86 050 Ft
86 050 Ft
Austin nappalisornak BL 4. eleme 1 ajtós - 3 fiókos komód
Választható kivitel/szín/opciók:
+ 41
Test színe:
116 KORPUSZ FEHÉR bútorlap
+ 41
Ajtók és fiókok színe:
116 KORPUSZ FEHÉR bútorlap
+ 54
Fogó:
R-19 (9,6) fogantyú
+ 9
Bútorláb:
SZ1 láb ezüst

□ □ □ □

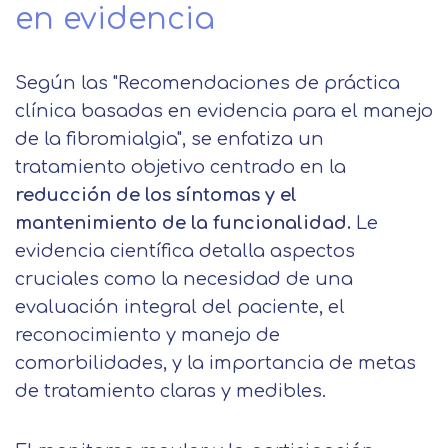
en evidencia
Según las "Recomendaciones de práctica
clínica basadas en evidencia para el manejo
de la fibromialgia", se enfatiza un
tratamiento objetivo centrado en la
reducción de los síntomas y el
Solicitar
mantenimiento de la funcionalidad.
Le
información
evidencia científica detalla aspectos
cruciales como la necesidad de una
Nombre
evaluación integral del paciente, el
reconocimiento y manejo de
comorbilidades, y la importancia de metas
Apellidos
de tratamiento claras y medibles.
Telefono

□ □ □ □

Please count the lines that hold "evidencia" in this data and report the total alone.

**Solved exercise:** 3